(Beginning of TEXT FOR ANALYSIS)

The claimant (born in 1962) attended school in Scotland where he was abused by a gardener/night watchman between 1972-1974. The issues before the court were:
1) Could the school rely upon a limitation defence and, if no;
2) Was the school vicariously liable for
a) the gardener/night watchman- disputed
b) the headmaster- accepted but disputed any abuse occurred.
c) the teachers – accepted but disputed any abuse occurred.
Primary limitation expired in 1983. Proceedings were not issued in England until 36 years later (2018), requiring the court to consider if it would be possible for a fair hearing to proceed i.e. to answer the question required under Scottish law- was the prejudice to the defendant in the case continuing substantial?
In relation to the gardener/night watchman after careful analysis of the evidence it was found that the claimant should be allowed to pursue his claim for damages. This was not the case for the claims against the headmaster and the teachers – barriers being the lack records and death of the alleged perpetrator.

(End of TEXT FOR ANALYSIS)

• _REQUIRED ACTION_:
Answer these questions from the case summary above:
(a) In what year did primary limitation expire?
(b) In which country and in what year were proceedings issued?
(c) Against whom was the claimant allowed to pursue his claim for damages?
Answer from the case summary alone.

(Beginning of DATA EXTRACTS)

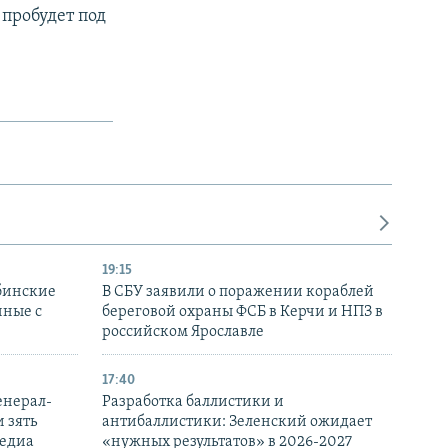
 пробудет под
19:15
бинские
В СБУ заявили о поражении кораблей
нные с
береговой охраны ФСБ в Керчи и НПЗ в
российском Ярославле
17:40
енерал-
Разработка баллистики и
 зять
антибаллистики: Зеленский ожидает
медиа
«нужных результатов» в 2026-2027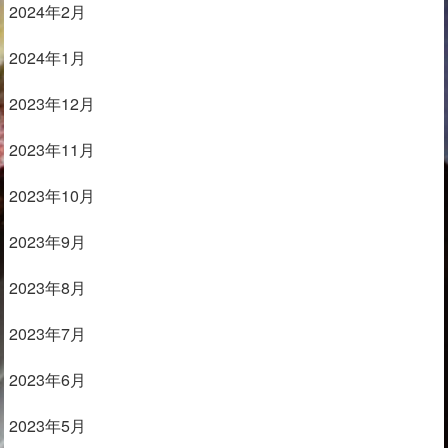
2024年2月
2024年1月
2023年12月
2023年11月
2023年10月
2023年9月
2023年8月
2023年7月
2023年6月
2023年5月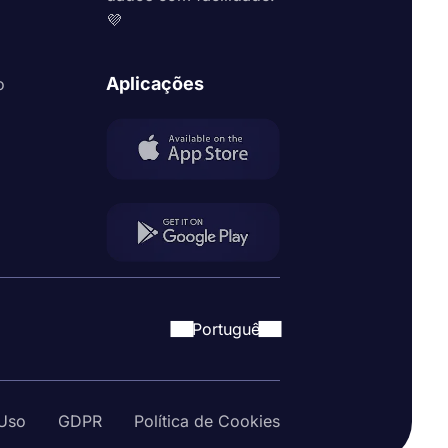
💜
Aplicações
o
Portuguê
Uso
GDPR
Política de Cookies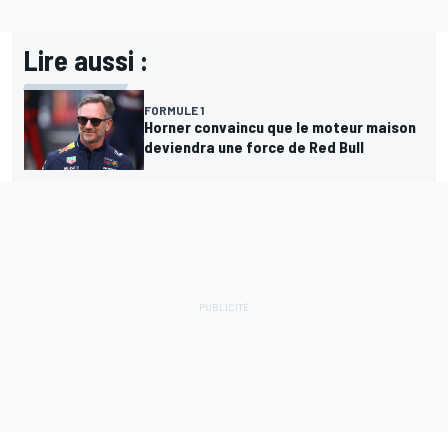
Lire aussi :
FORMULE 1
Horner convaincu que le moteur maison
deviendra une force de Red Bull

(End of DATA EXTRACTS)

• _TASK SOLUTION_:
(a) 1983
(b) England, in 2018
(c) The gardener/night watchman